**Given exercise:** Copy out every line of text in the records below word for word. Leave the pictures out of your answer.

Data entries
== == ==
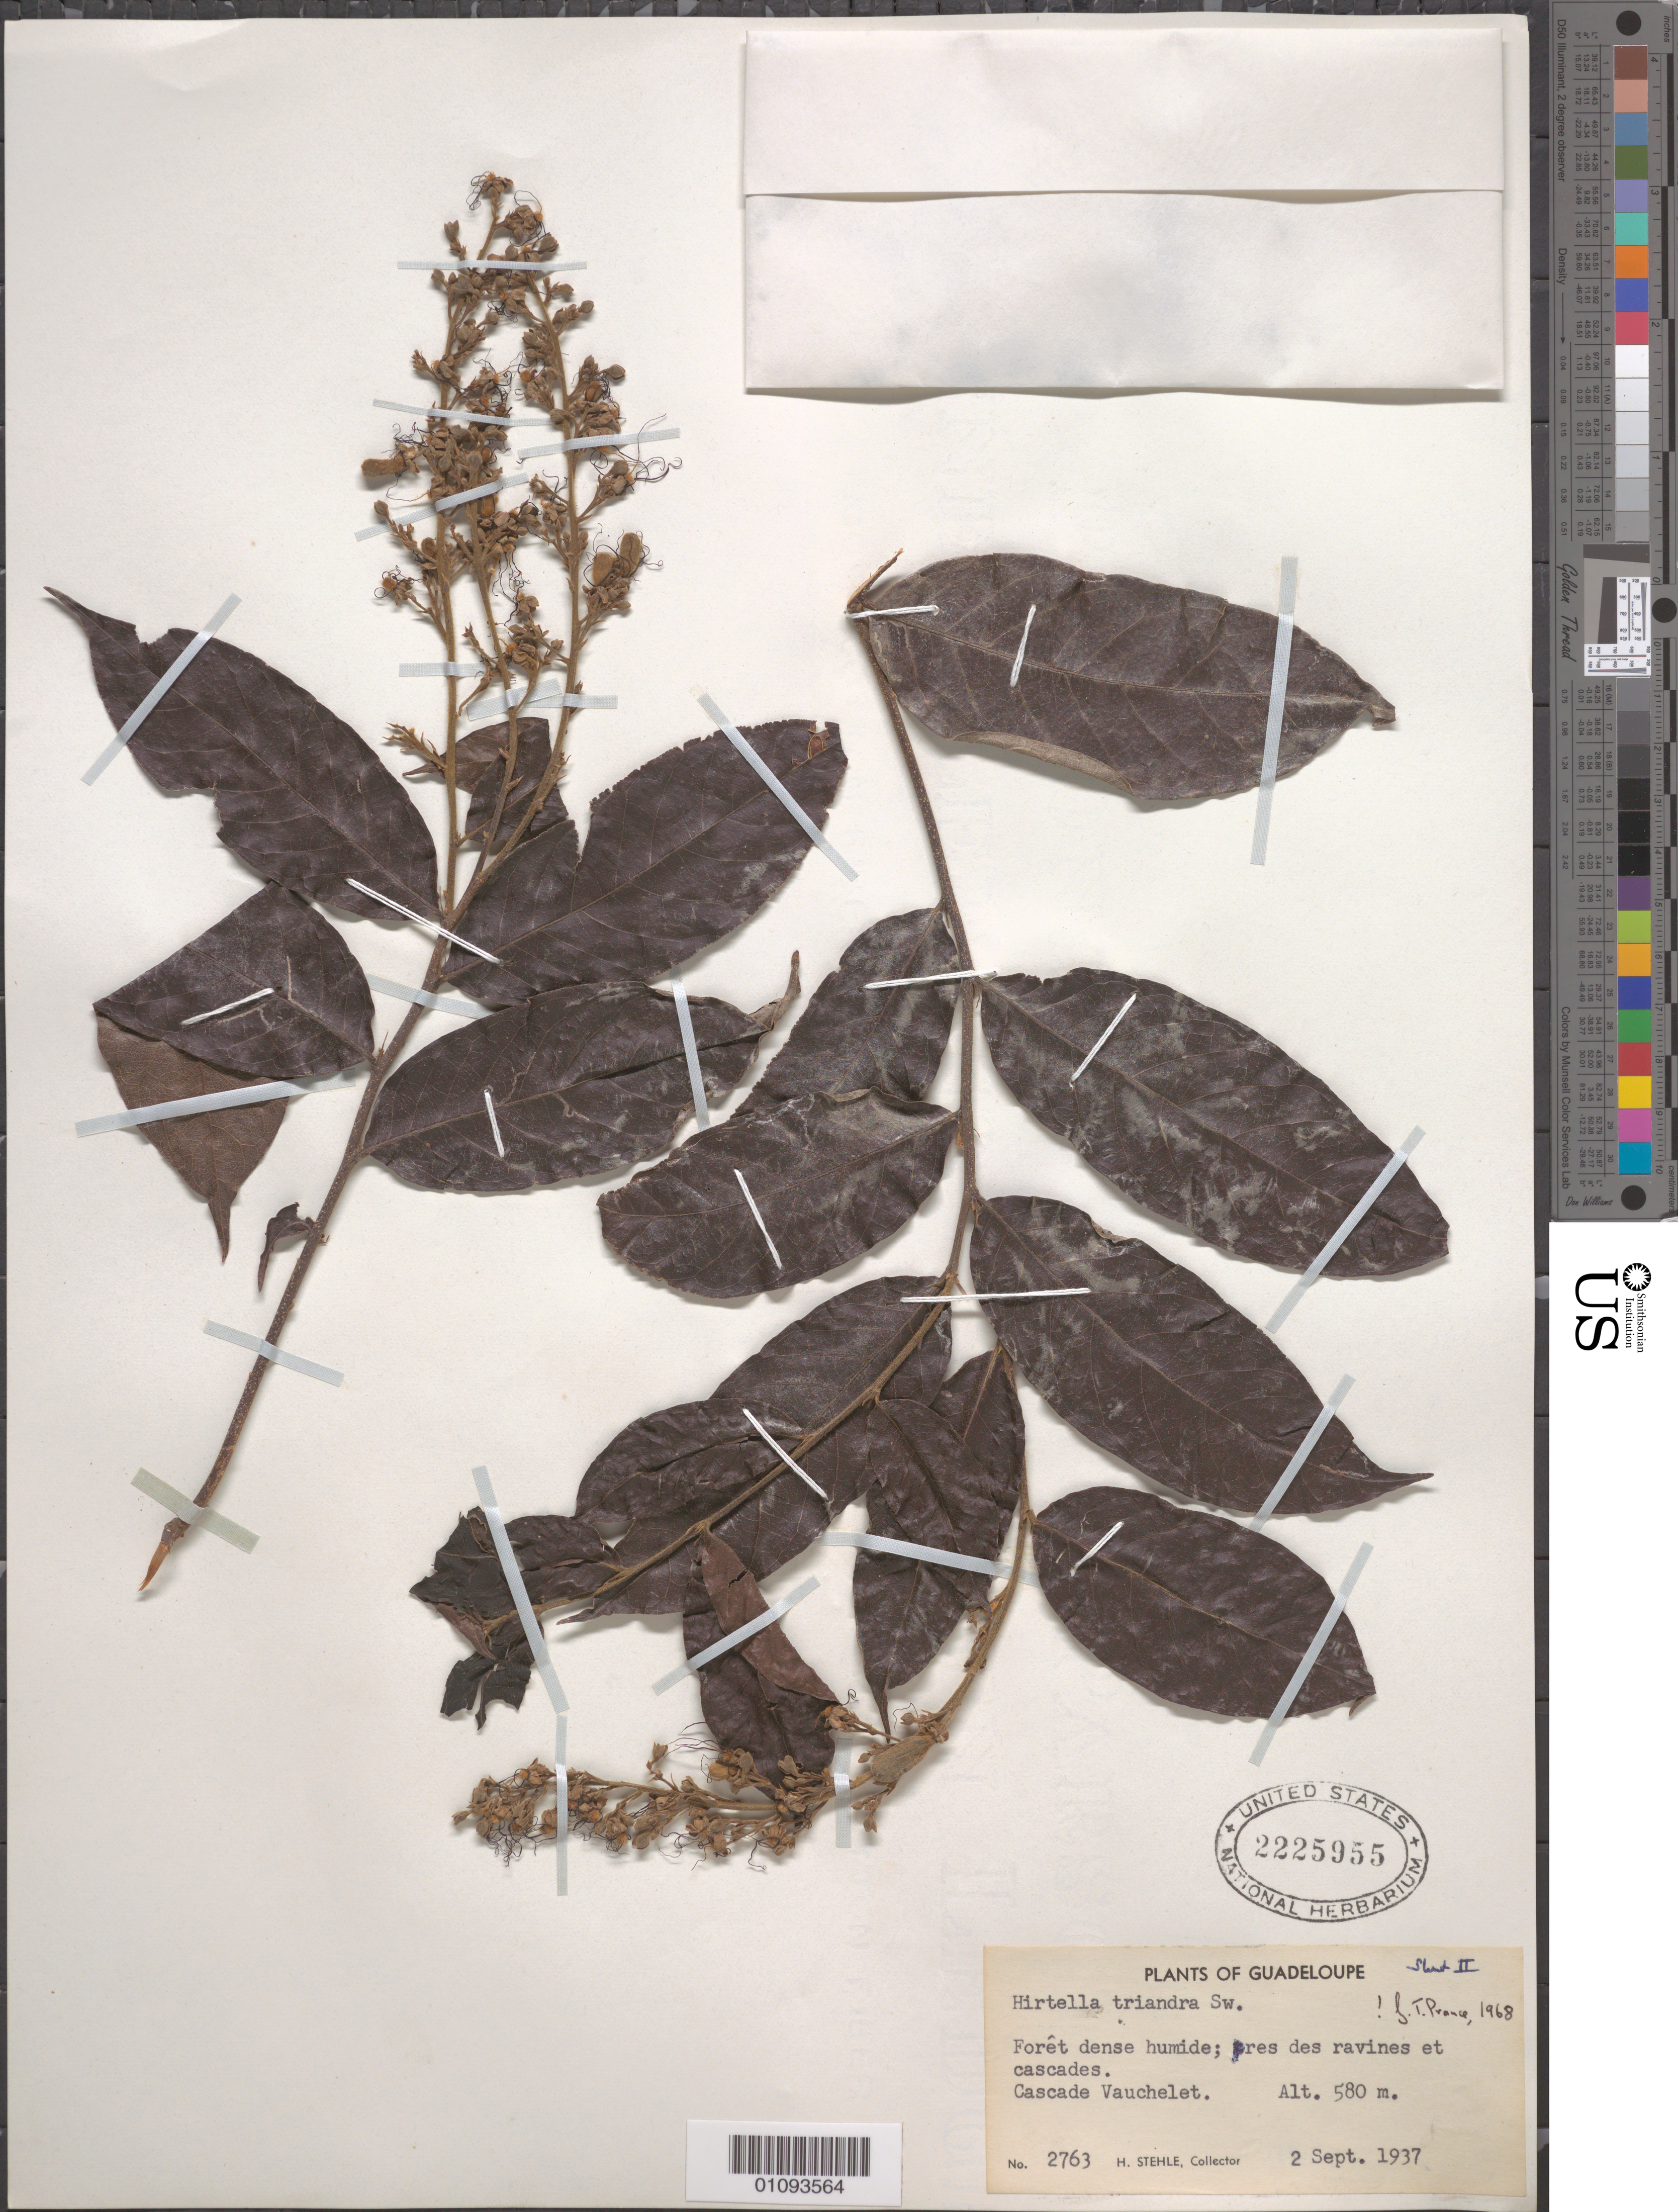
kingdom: Plantae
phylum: Tracheophyta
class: Magnoliopsida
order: Malpighiales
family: Chrysobalanaceae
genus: Hirtella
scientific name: Hirtella triandra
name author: Sw.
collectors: H. Stehlé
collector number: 2763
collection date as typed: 02 Sep 1937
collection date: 1937-09-02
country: Guadeloupe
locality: Foret dense humide; pres des ravines et cascades. Cascade Vauchelet.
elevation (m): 580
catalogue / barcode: US 2225955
== == ==
**Solution to the exercise:**
kingdom: Plantae
phylum: Tracheophyta
class: Magnoliopsida
order: Malpighiales
family: Chrysobalanaceae
genus: Hirtella
scientific name: Hirtella triandra
name author: Sw.
collectors: H. Stehlé
collector number: 2763
collection date as typed: 02 Sep 1937
collection date: 1937-09-02
country: Guadeloupe
locality: Foret dense humide; pres des ravines et cascades. Cascade Vauchelet.
elevation (m): 580
catalogue / barcode: US 2225955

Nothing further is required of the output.